On Monday night Stuart and I took a private members tour of the first major UK retrospective of the work of acclaimed German photographer Andreas Gursky at the newly reopened Hayward Gallery on London's glitzy South Bank.
Known for his large-scale, often spectacular pictures that portray emblematic sites and scenes of the global economy and contemporary life, Gursky is widely regarded as one of the most significant photographers of our time. He has a keen sense of humour too and the photographs are not only impressive but expressive too. You can’t help but smile when you seem them.
Driven by an interest and insight into the way that the world is constituted, as well as what he describes as "the pure joy of seeing", Gursky makes photographs that are not just depictions of places or situations, but reflections on the nature of image-making and the limits of human perception. Often taken from a high vantage point, these images make use of a democratic perspective that gives equal importance to all elements of his highly detailed scenes.

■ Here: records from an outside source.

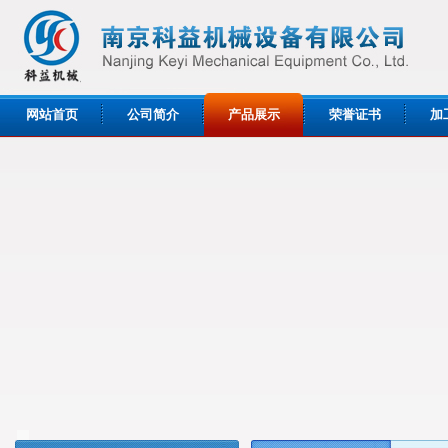
网站首页
公司简介
产品展示
荣誉证书
加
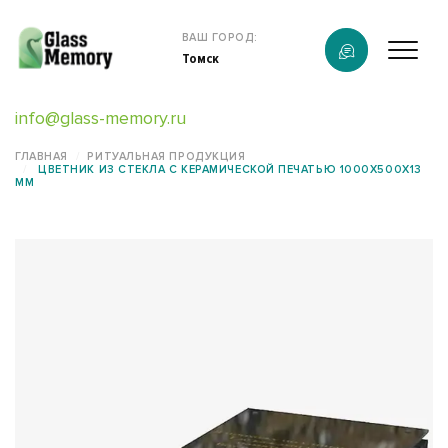
Продукция
ВАШ ГОРОД:
Томск
О компании
info@glass-memory.ru
Услуги
ГЛАВНАЯ
РИТУАЛЬНАЯ ПРОДУКЦИЯ
ЦВЕТНИК ИЗ СТЕКЛА С КЕРАМИЧЕСКОЙ ПЕЧАТЬЮ 1000X500X13
Каталог
ММ
Калькулятор
Конструктор памятников
Наши работы
информация
Контакты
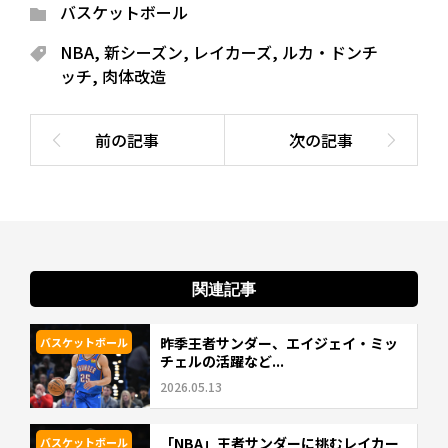
バスケットボール
NBA
,
新シーズン
,
レイカーズ
,
ルカ・ドンチ
ッチ
,
肉体改造
関連記事
昨季王者サンダー、エイジェイ・ミッ
バスケットボール
チェルの活躍など...
2026.05.13
「NBA」王者サンダーに挑むレイカー
バスケットボール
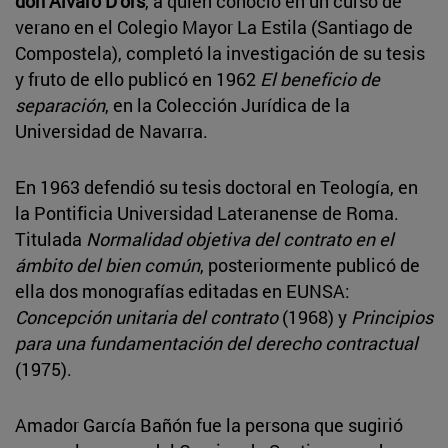
don Álvaro D’ors
, a quien conoció en un curso de
verano en el Colegio Mayor La Estila (Santiago de
Compostela), completó la investigación de su tesis
y fruto de ello publicó en 1962
El beneficio de
separación
, en la Colección Jurídica de la
Universidad de Navarra.
En 1963 defendió su tesis doctoral en Teología, en
la Pontificia Universidad Lateranense de Roma.
Titulada
Normalidad objetiva del contrato en el
ámbito del bien común
, posteriormente publicó de
ella dos monografías editadas en EUNSA:
Concepción unitaria del contrato
(1968) y
Principios
para una fundamentación del derecho contractual
(1975).
Amador García Bañón fue la persona que sugirió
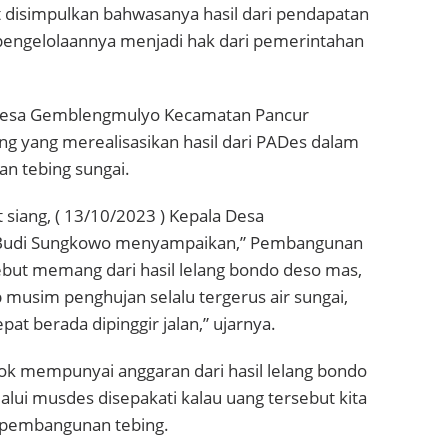
t disimpulkan bahwasanya hasil dari pendapatan
 pengelolaannya menjadi hak dari pemerintahan
 Desa Gemblengmulyo Kecamatan Pancur
 yang merealisasikan hasil dari PADes dalam
n tebing sungai.
 siang, ( 13/10/2023 ) Kepala Desa
Budi Sungkowo menyampaikan,” Pembangunan
ebut memang dari hasil lelang bondo deso mas,
 musim penghujan selalu tergerus air sungai,
epat berada dipinggir jalan,” ujarnya.
k mempunyai anggaran dari hasil lelang bondo
lui musdes disepakati kalau uang tersebut kita
k pembangunan tebing.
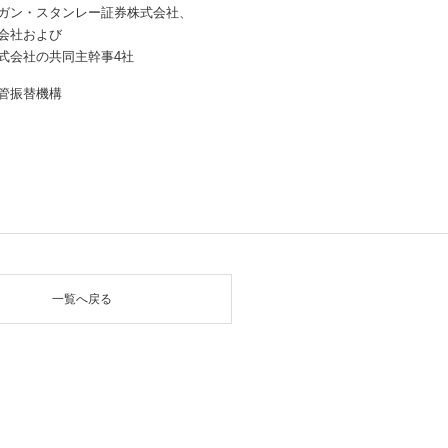
ガン・スタンレー証券株式会社、
会社および
式会社の共同主幹事4社
管振替機構
一覧へ戻る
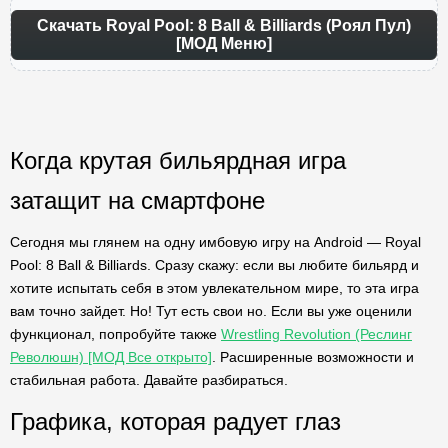
Скачать Royal Pool: 8 Ball & Billiards (Роял Пул)
[МОД Меню]
Когда крутая бильярдная игра
затащит на смартфоне
Сегодня мы глянем на одну имбовую игру на Android — Royal
Pool: 8 Ball & Billiards. Сразу скажу: если вы любите бильярд и
хотите испытать себя в этом увлекательном мире, то эта игра
вам точно зайдет. Но! Тут есть свои но. Если вы уже оценили
функционал, попробуйте также
Wrestling Revolution (Реслинг
Революшн) [МОД Все открыто]
. Расширенные возможности и
стабильная работа. Давайте разбираться.
Графика, которая радует глаз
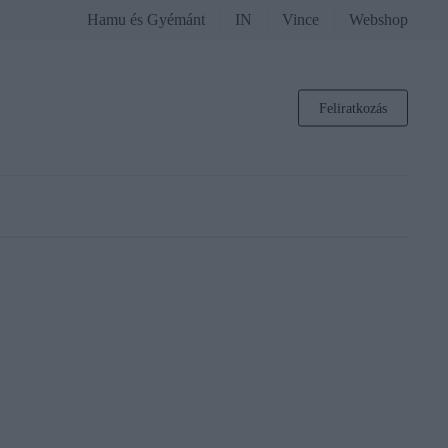
Hamu és Gyémánt
IN
Vince
Webshop
Feliratkozás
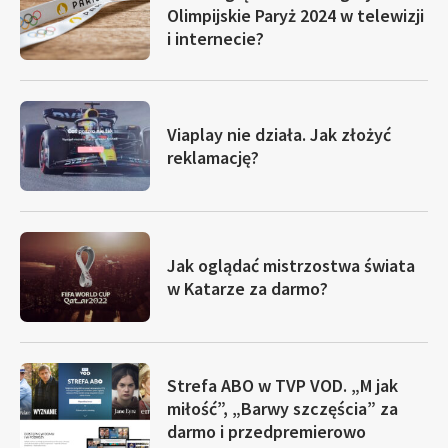
Olimpijskie Paryż 2024 w telewizji
i internecie?
Viaplay nie działa. Jak złożyć
reklamację?
Jak oglądać mistrzostwa świata
w Katarze za darmo?
Strefa ABO w TVP VOD. „M jak
miłość”, „Barwy szczęścia” za
darmo i przedpremierowo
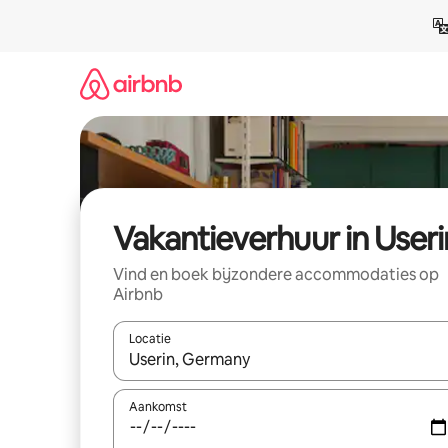
Ga
direct
naar
inhoud
Vakantieverhuur in Useri
Vind en boek bijzondere accommodaties op
Airbnb
Locatie
Wanneer er suggesties beschikbaar zijn, maak je 
Aankomst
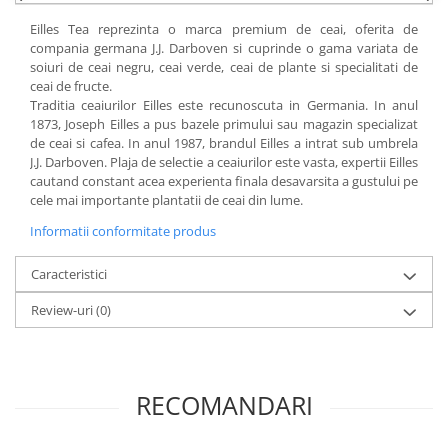
Literatura Romana
Eilles Tea reprezinta o marca premium de ceai, oferita de
Literatura Universala
compania germana J.J. Darboven si cuprinde o gama variata de
soiuri de ceai negru, ceai verde, ceai de plante si specialitati de
Poezie
ceai de fructe.
Romane de dragoste, Carti
Traditia ceaiurilor Eilles este recunoscuta in Germania. In anul
romantice
1873, Joseph Eilles a pus bazele primului sau magazin specializat
de ceai si cafea. In anul 1987, brandul Eilles a intrat sub umbrela
Senzatii/Dragoste
J.J. Darboven. Plaja de selectie a ceaiurilor este vasta, expertii Eilles
cautand constant acea experienta finala desavarsita a gustului pe
Senzatii/Erotic
cele mai importante plantatii de ceai din lume.
Senzatii/Suspans
Informatii conformitate produs
Senzatii/Thriller
Caracteristici
SF & Fantasy
Teatru
Review-uri
(0)
Teens Book Club
Umor
RECOMANDARI
Birotica & Papetarie
Adezivi si benzi adezive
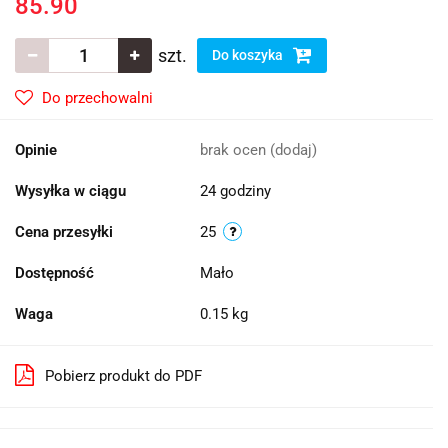
85.90
szt.
Do koszyka
Do przechowalni
Opinie
brak ocen
(dodaj)
Wysyłka w ciągu
24 godziny
Cena przesyłki
25
Dostępność
Mało
Waga
0.15 kg
Pobierz produkt do PDF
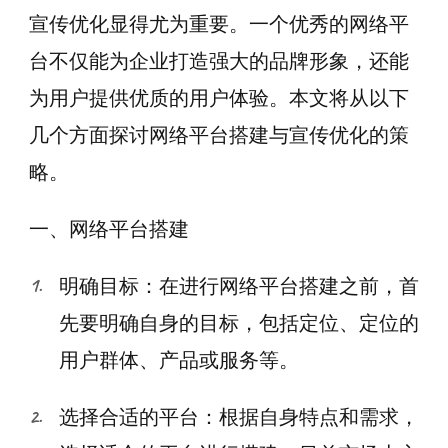
宣传优化显得尤为重要。一个优秀的网络平
台不仅能为企业打造强大的品牌形象，还能
为用户提供优质的用户体验。本文将从以下
几个方面探讨网络平台搭建与宣传优化的策
略。
一、网络平台搭建
明确目标：在进行网络平台搭建之前，首
先要明确自身的目标，包括定位、定位的
用户群体、产品或服务等。
选择合适的平台：根据自身特点和需求，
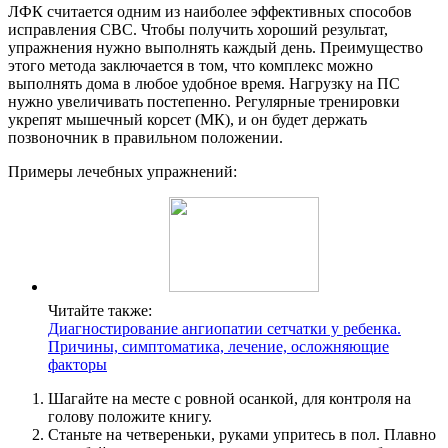
ЛФК считается одним из наиболее эффективных способов
исправления СВС. Чтобы получить хороший результат,
упражнения нужно выполнять каждый день. Преимущество
этого метода заключается в том, что комплекс можно
выполнять дома в любое удобное время. Нагрузку на ПС
нужно увеличивать постепенно. Регулярные тренировки
укрепят мышечный корсет (МК), и он будет держать
позвоночник в правильном положении.
Примеры лечебных упражнений:
Читайте также:
Диагностирование ангиопатии сетчатки у ребенка.
Причины, симптоматика, лечение, осложняющие
факторы
Шагайте на месте с ровной осанкой, для контроля на
голову положите книгу.
Станьте на четвереньки, руками упритесь в пол. Плавно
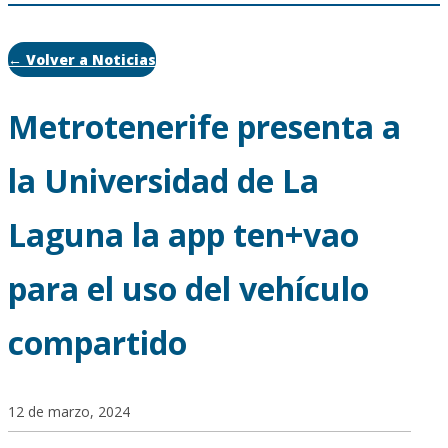
← Volver a Noticias
Metrotenerife presenta a
la Universidad de La
Laguna la app ten+vao
para el uso del vehículo
compartido
12 de marzo, 2024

But are his images too good to be true? Well, yes, but then that's often the point. With digital manipulations these monumental pictures are magnificently orchestrated, gorgeous in their super-saturated colours – and improbably detailed. Gursky takes dozens - or even hundreds of photographs - of a scene, compiles, reconstitutes and then edits them to reveal an inner truth.
When Gursky’s picture of the Rhine as a band of silver light between parallel grass-green stripes became the most expensive photograph ever sold, in 2011, many people didn’t realise it had been digitally altered. Gursky straightened the river, removed dog walkers, trees and an entire power plant for the sake of abstract beauty, updating German Romanticism with his geometric sublime. But the photograph still partook of the reality it depicts; it is the Rhine, and yet it is not.
Other images at the exhibition - of jammed trading floors, hurtling highways, satellite images of Antarctica, corporate atriums, the Atlantic Ocean and industrial farms, mass tourism and skyscraper cities – have the same wow factor.
Three particularly caught our eye though. The expansive digitally enhanced departures board at Frankfurt airport, the epic Paris Montparnasse showing all 750 flats in the city’s largest apartment block, and the Amazon warehouse in Phoenix Arizona.
For Gursky people are ant-like against nature, the concrete city, globalisation. At a rave, they are just units of energy, turning this way and that in repetitive collage (an image that pretends to show a single moment, but self-evidently doesn’t). "I am never interested in the individual," he said, "but in the human species and its environment."
It you like photographic art - go see. It's great.